Rewrite the records below, putting "Senap" in place of each "Majonnäs" and leaving all other text unchanged.

─── DATASET RECORDS ───

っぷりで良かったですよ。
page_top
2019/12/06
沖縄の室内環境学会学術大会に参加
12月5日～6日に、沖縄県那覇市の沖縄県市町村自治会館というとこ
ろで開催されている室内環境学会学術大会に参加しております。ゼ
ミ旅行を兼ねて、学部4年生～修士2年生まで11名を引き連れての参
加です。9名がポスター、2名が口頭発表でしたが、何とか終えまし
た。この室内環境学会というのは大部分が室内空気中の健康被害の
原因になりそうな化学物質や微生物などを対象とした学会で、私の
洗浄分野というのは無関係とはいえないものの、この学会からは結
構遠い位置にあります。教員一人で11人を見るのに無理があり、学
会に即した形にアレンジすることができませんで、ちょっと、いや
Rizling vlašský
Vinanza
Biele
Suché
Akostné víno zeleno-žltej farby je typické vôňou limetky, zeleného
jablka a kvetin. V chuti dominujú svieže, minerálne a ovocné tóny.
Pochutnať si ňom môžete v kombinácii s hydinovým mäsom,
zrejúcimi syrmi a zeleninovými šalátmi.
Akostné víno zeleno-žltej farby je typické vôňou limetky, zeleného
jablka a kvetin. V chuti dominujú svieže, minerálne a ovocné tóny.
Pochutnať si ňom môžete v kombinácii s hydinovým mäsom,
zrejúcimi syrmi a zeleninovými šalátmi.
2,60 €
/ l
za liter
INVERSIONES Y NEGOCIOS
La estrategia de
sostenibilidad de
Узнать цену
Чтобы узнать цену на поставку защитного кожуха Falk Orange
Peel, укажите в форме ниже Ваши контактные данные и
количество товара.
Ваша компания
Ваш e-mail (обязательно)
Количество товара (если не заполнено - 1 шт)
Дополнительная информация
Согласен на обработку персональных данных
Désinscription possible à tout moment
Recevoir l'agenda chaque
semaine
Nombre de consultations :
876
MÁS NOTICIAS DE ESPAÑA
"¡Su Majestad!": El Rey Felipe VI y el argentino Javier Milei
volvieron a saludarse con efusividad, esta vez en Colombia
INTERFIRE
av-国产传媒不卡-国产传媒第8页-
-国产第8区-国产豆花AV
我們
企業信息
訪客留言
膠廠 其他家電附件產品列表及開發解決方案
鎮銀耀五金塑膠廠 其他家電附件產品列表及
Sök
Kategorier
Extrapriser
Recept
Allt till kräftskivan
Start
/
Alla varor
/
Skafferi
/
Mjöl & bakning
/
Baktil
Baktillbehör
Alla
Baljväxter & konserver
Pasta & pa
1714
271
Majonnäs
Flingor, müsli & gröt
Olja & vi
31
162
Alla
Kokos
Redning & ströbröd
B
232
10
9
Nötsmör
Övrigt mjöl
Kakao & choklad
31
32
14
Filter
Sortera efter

───

COMPLETED EXERCISE:
っぷりで良かったですよ。
page_top
2019/12/06
沖縄の室内環境学会学術大会に参加
12月5日～6日に、沖縄県那覇市の沖縄県市町村自治会館というとこ
ろで開催されている室内環境学会学術大会に参加しております。ゼ
ミ旅行を兼ねて、学部4年生～修士2年生まで11名を引き連れての参
加です。9名がポスター、2名が口頭発表でしたが、何とか終えまし
た。この室内環境学会というのは大部分が室内空気中の健康被害の
原因になりそうな化学物質や微生物などを対象とした学会で、私の
洗浄分野というのは無関係とはいえないものの、この学会からは結
構遠い位置にあります。教員一人で11人を見るのに無理があり、学
会に即した形にアレンジすることができませんで、ちょっと、いや
Rizling vlašský
Vinanza
Biele
Suché
Akostné víno zeleno-žltej farby je typické vôňou limetky, zeleného
jablka a kvetin. V chuti dominujú svieže, minerálne a ovocné tóny.
Pochutnať si ňom môžete v kombinácii s hydinovým mäsom,
zrejúcimi syrmi a zeleninovými šalátmi.
Akostné víno zeleno-žltej farby je typické vôňou limetky, zeleného
jablka a kvetin. V chuti dominujú svieže, minerálne a ovocné tóny.
Pochutnať si ňom môžete v kombinácii s hydinovým mäsom,
zrejúcimi syrmi a zeleninovými šalátmi.
2,60 €
/ l
za liter
INVERSIONES Y NEGOCIOS
La estrategia de
sostenibilidad de
Узнать цену
Чтобы узнать цену на поставку защитного кожуха Falk Orange
Peel, укажите в форме ниже Ваши контактные данные и
количество товара.
Ваша компания
Ваш e-mail (обязательно)
Количество товара (если не заполнено - 1 шт)
Дополнительная информация
Согласен на обработку персональных данных
Désinscription possible à tout moment
Recevoir l'agenda chaque
semaine
Nombre de consultations :
876
MÁS NOTICIAS DE ESPAÑA
"¡Su Majestad!": El Rey Felipe VI y el argentino Javier Milei
volvieron a saludarse con efusividad, esta vez en Colombia
INTERFIRE
av-国产传媒不卡-国产传媒第8页-
-国产第8区-国产豆花AV
我們
企業信息
訪客留言
膠廠 其他家電附件產品列表及開發解決方案
鎮銀耀五金塑膠廠 其他家電附件產品列表及
Sök
Kategorier
Extrapriser
Recept
Allt till kräftskivan
Start
/
Alla varor
/
Skafferi
/
Mjöl & bakning
/
Baktil
Baktillbehör
Alla
Baljväxter & konserver
Pasta & pa
1714
271
Senap
Flingor, müsli & gröt
Olja & vi
31
162
Alla
Kokos
Redning & ströbröd
B
232
10
9
Nötsmör
Övrigt mjöl
Kakao & choklad
31
32
14
Filter
Sortera efter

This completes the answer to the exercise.